Page excerpt:

-----

Yesterday evening Laura and I headed to to Furman to observe the transit of Venus, as the planet made its way across the surface of the sun. This astronomical event happens every 120 years, and occurs in pairs, separated by 8 years. The last transit was in 2004, and the next one won’t be until 2117.
It didn’t look like the weather was going to cooperate. Heavy clouds obscured the sun, but there were enough breaks to make at least a momentary observation a possibility. So, we made our way down to the central quad area of the Townes Science Center at Furman, where Dr. David Moffat had two telescopes set up, and where others were gathering.
David had set up up two large telescopes. One was aimed at a piece of white poster board so that more people could see the passage. Another had a sun filter for direct observation, as well as another spotting scope attached so that two people could be making direct observations at the same time.
Other observing methods were on display, as well. One observer had made his own camera obscura using a box and a sheet draped over the back as a blind. I’m not sure how well that worked out for him. Laura had brought a couple of index cards with holes punched in two of them – the method we normally use for observing eclipses. Unfortunately, it doesn’t produce enough detail to see the transit. At one point I snagged a pair of binoculars from my car to try the same trick David was using with the telescope. That worked marginally better than the pinhole, but was still not up to the task.
The biggest problem, though, were the clouds. We left the gathering to head up to Laura’s office to watch the live webstream from the observatory at Mauna Kea. About the time we got up to the chemistry department, the sun slipped out, so we headed back down. And just as soon as we got down, the sun went away again, tantalizing us. Many in the crowd tried pulling up the video stream on smartphones and computers out in the courtyard.
Eventually the sun broke through for one more view. I got to see it through both eyepieces of the direct observation telescope, and we had a good projected image from the other telescope.

-----

Supplied entries:
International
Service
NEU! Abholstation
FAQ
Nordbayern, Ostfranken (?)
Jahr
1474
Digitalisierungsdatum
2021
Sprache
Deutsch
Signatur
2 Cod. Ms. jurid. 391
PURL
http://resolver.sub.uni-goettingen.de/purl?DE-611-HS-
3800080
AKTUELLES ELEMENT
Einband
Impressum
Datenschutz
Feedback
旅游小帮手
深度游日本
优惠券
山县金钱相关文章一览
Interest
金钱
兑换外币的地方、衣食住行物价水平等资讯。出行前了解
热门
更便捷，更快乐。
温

-----

Answer these questions from the account of watching the transit of Venus above:
(a) In what year did the last transit take place?
(b) Why was one of the telescopes aimed at a piece of white poster board?
(c) The live webstream the couple went to watch came from which observatory?

(a) 2004.
(b) So that more people could see the passage.
(c) The observatory at Mauna Kea.